No es la Europa de los mercaderes
El TTIP, que debería relanzar el comercio con EEUU, encalla por un asunto menor
Una manera de crecer y crear empleo, hoy, es el intercambio —comercio, pero también inversiones y otras relaciones económicas— entre distintos bloques regionales, siempre que sean compatibles con la Organización Mundial del Comercio (OMC). Este es el espíritu que anima la negociación (tropezada en el Parlamento Europeo) del TTIP (Tratado Transatlántico de Comercio e Inversión o Transatlantic Trade and Investment partnership), entre la Unión Europea (UE) y los EE UU. Que no se limita al tradicional desarme arancelario comercial, sino que estimula un marco común para las inversiones, una convergencia de reglas, y un acceso más fácil de las pymes (sobre todo las europeas, menos viajeras) a ambos mercados, al eliminar trabas burocráticas.
Si la ocasión la pintan calva, porque Barack Obama es favorable y no sabemos qué ocurrirá cuando deje el puesto en 2017. Si sabemos que todo acuerdo anterior de liberalización comercial ha impulsado el crecimiento de los territorios consorciados. Y si los sabios (aunque se equivoquen) calculan que en este caso, ese aumento del PIB sería de unos 119.00 millones en la UE (el 1% del PIB: igual al presupuesto común) la cuestión se perfila (estudios del CEPR y de la Fundación Bertelsmann). Los más beneficiados serían los países con mayor capacidad de entrada en el mercado norteamericano, quienes disponen de un fuerte sector agroalimentario (como los del Sur), los pródigos en manufacturas específicas (calzado), y los sectores predominantes en pymes, menos duchas en exportar: el PIB per cápita aumentaría en el caso español, proyectan, en más de un 6%. No es un asunto menor.
Desde que se estrenó la comisaria sueca Cecilia Malström, liberal-progresista, se ha producido un vuelco en casi todo: la transparencia de los negociadores europeos ante la Eurocámara es total . Y se han logrado cotas difíciles para el otro lado: la obligatoriedad de cumplir las normas de la OIT para los productos fabricados allí, con lo que se evita que el menor coste propio de la desprotección social presione a la baja contra los salarios europeos. O la exclusión total de los servicios públicos del ámbito del TTIP: se temía que se fueran desmochando por impacto del acuerdo, por su mayor peso en Europa. O el compromiso de Bruselas de mantener los estándares sociales y mediambientales europeos, tantas veces más exigentes. Pero cuidado con la altanería casera. Aquí no tenemos apenas alimentos transgénicos, pero allá no han sufrido episodios como el de nuestras vacas locas.

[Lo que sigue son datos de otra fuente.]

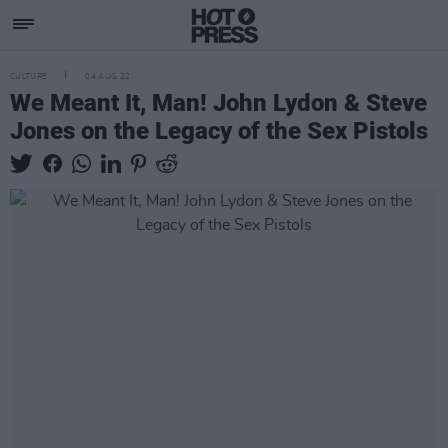
CULTURE
04 AUG 22
We Meant It, Man! John Lydon & Steve
Jones on the Legacy of the Sex Pistols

Bajo debates tan concretos, palpita una pulsión geoestratégica. Norteamérica mira cada día más al Pacífico. Y Europa corre el riesgo de quedar a contrapié de un comercio mundial relocalizado. Desde ese gran angular, sorprende que el proyecto encalle, por los tecnicismos de la resolución de conflictos en el exclusivo ámbito de las inversiones (arbitraje, tribunal especial, solución mixta). El diablo –la rancia discusión contra la “Europa de los mercaderes”, que dejó a las izquierdas de la socialdemocracia varadas en los años cincuenta—sigue habitando en los detalles. Sucede. También cuando se creó la OMC un elemento clave del debate fue la textura del mecanismo de resolución de conflictos. Y se resolvió.